(Entries taken from a collection)
########

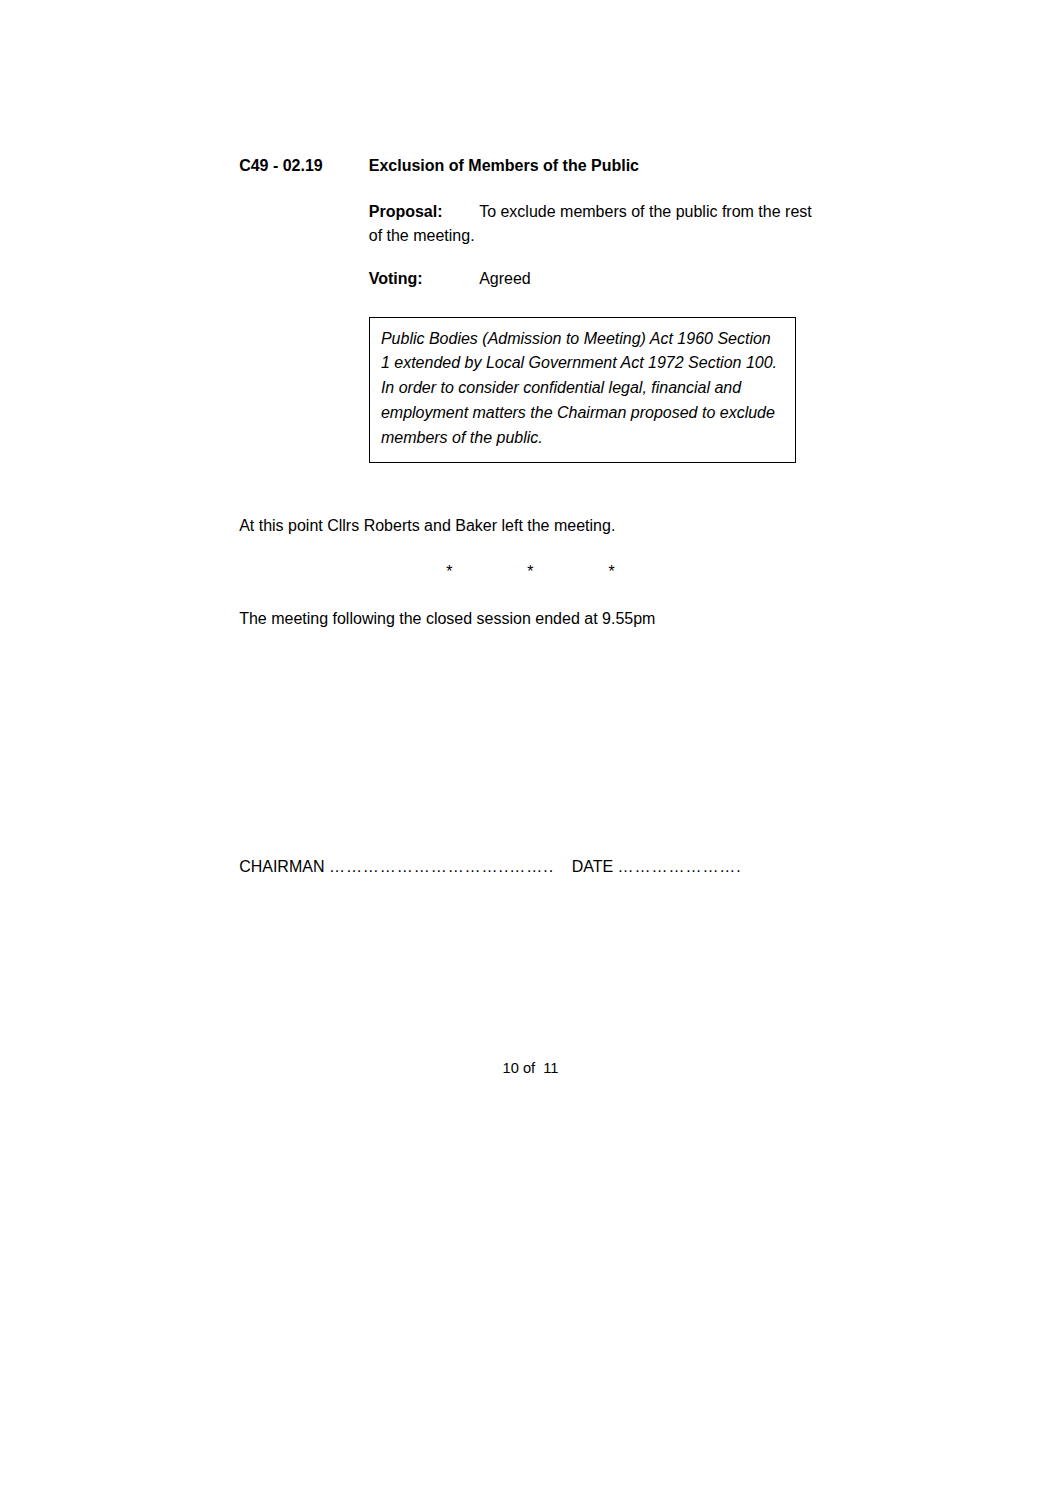C49 - 02.19 Exclusion of Members of the Public
Proposal: To exclude members of the public from the rest of the meeting.
Voting: Agreed
Public Bodies (Admission to Meeting) Act 1960 Section 1 extended by Local Government Act 1972 Section 100. In order to consider confidential legal, financial and employment matters the Chairman proposed to exclude members of the public.
At this point Cllrs Roberts and Baker left the meeting.
* * *
The meeting following the closed session ended at 9.55pm
CHAIRMAN …………………………..…….. DATE ………………….
10 of 11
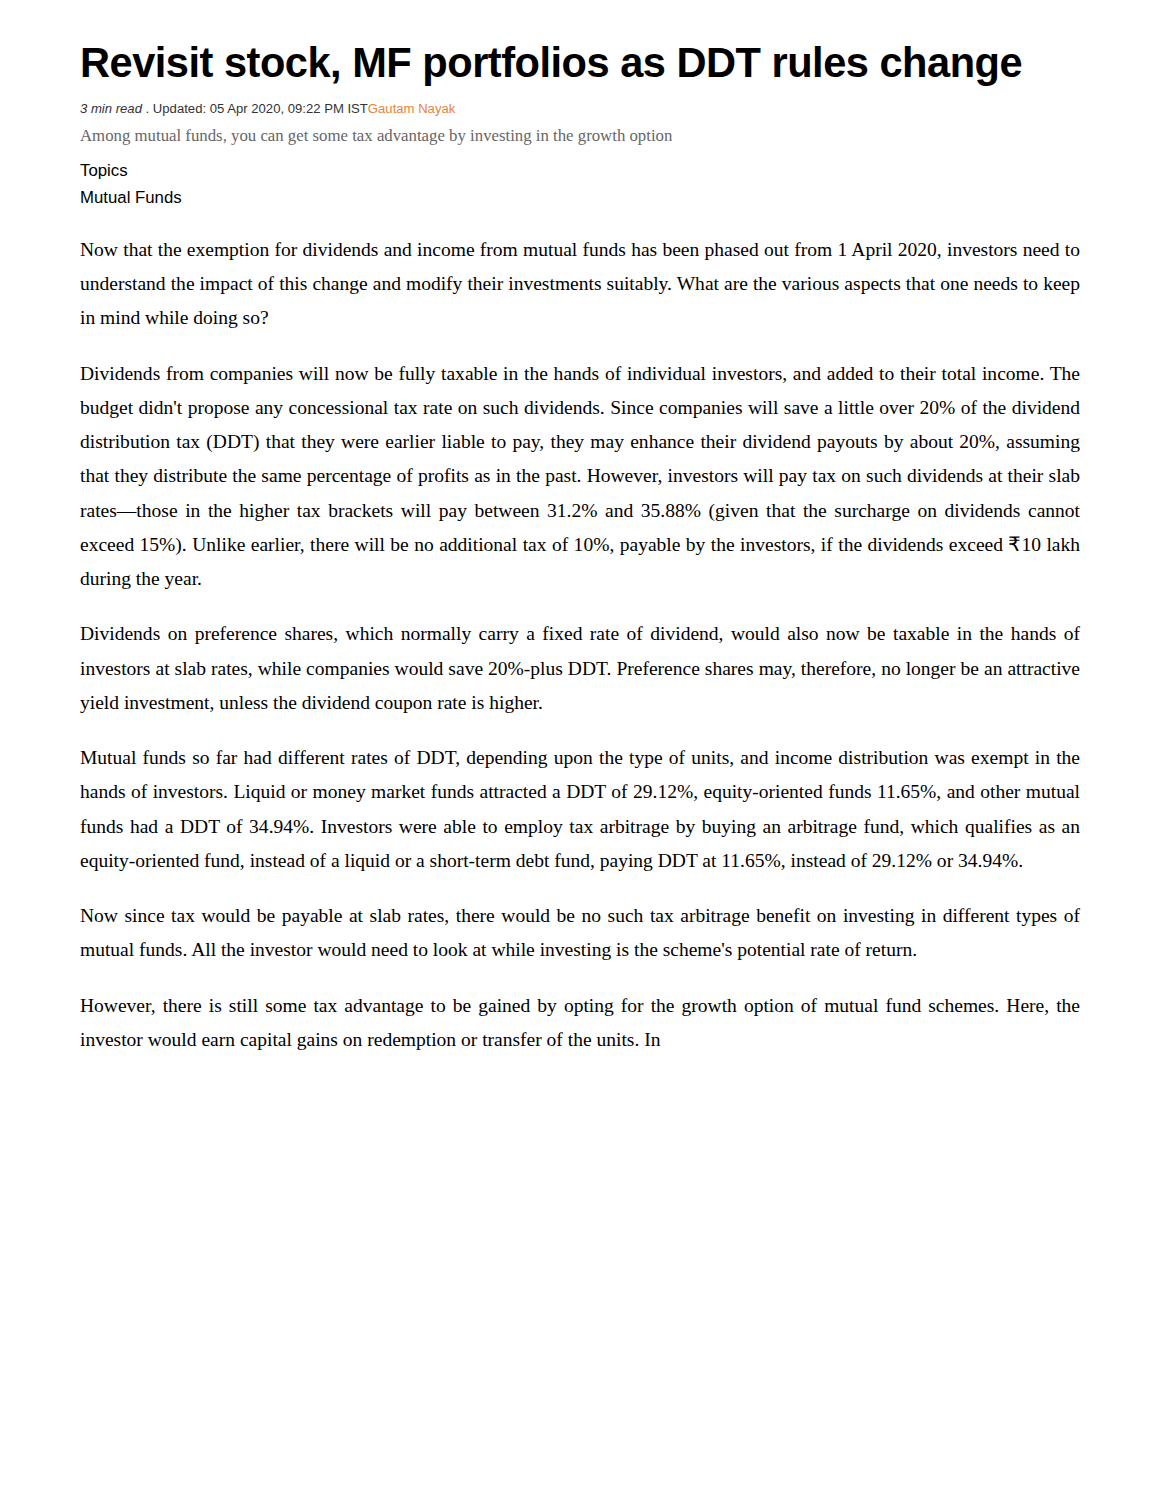Revisit stock, MF portfolios as DDT rules change
3 min read . Updated: 05 Apr 2020, 09:22 PM ISTGautam Nayak
Among mutual funds, you can get some tax advantage by investing in the growth option
Topics
Mutual Funds
Now that the exemption for dividends and income from mutual funds has been phased out from 1 April 2020, investors need to understand the impact of this change and modify their investments suitably. What are the various aspects that one needs to keep in mind while doing so?
Dividends from companies will now be fully taxable in the hands of individual investors, and added to their total income. The budget didn't propose any concessional tax rate on such dividends. Since companies will save a little over 20% of the dividend distribution tax (DDT) that they were earlier liable to pay, they may enhance their dividend payouts by about 20%, assuming that they distribute the same percentage of profits as in the past. However, investors will pay tax on such dividends at their slab rates—those in the higher tax brackets will pay between 31.2% and 35.88% (given that the surcharge on dividends cannot exceed 15%). Unlike earlier, there will be no additional tax of 10%, payable by the investors, if the dividends exceed ₹10 lakh during the year.
Dividends on preference shares, which normally carry a fixed rate of dividend, would also now be taxable in the hands of investors at slab rates, while companies would save 20%-plus DDT. Preference shares may, therefore, no longer be an attractive yield investment, unless the dividend coupon rate is higher.
Mutual funds so far had different rates of DDT, depending upon the type of units, and income distribution was exempt in the hands of investors. Liquid or money market funds attracted a DDT of 29.12%, equity-oriented funds 11.65%, and other mutual funds had a DDT of 34.94%. Investors were able to employ tax arbitrage by buying an arbitrage fund, which qualifies as an equity-oriented fund, instead of a liquid or a short-term debt fund, paying DDT at 11.65%, instead of 29.12% or 34.94%.
Now since tax would be payable at slab rates, there would be no such tax arbitrage benefit on investing in different types of mutual funds. All the investor would need to look at while investing is the scheme's potential rate of return.
However, there is still some tax advantage to be gained by opting for the growth option of mutual fund schemes. Here, the investor would earn capital gains on redemption or transfer of the units. In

########

* **Directions for this task**
Whenever the word "investing" shows up in a line of the entries, copy that line.

* **Problem solution**
Among mutual funds, you can get some tax advantage by investing in the growth option
Now since tax would be payable at slab rates, there would be no such tax arbitrage benefit on investing in different types of mutual funds. All the investor would need to look at while investing is the scheme's potential rate of return.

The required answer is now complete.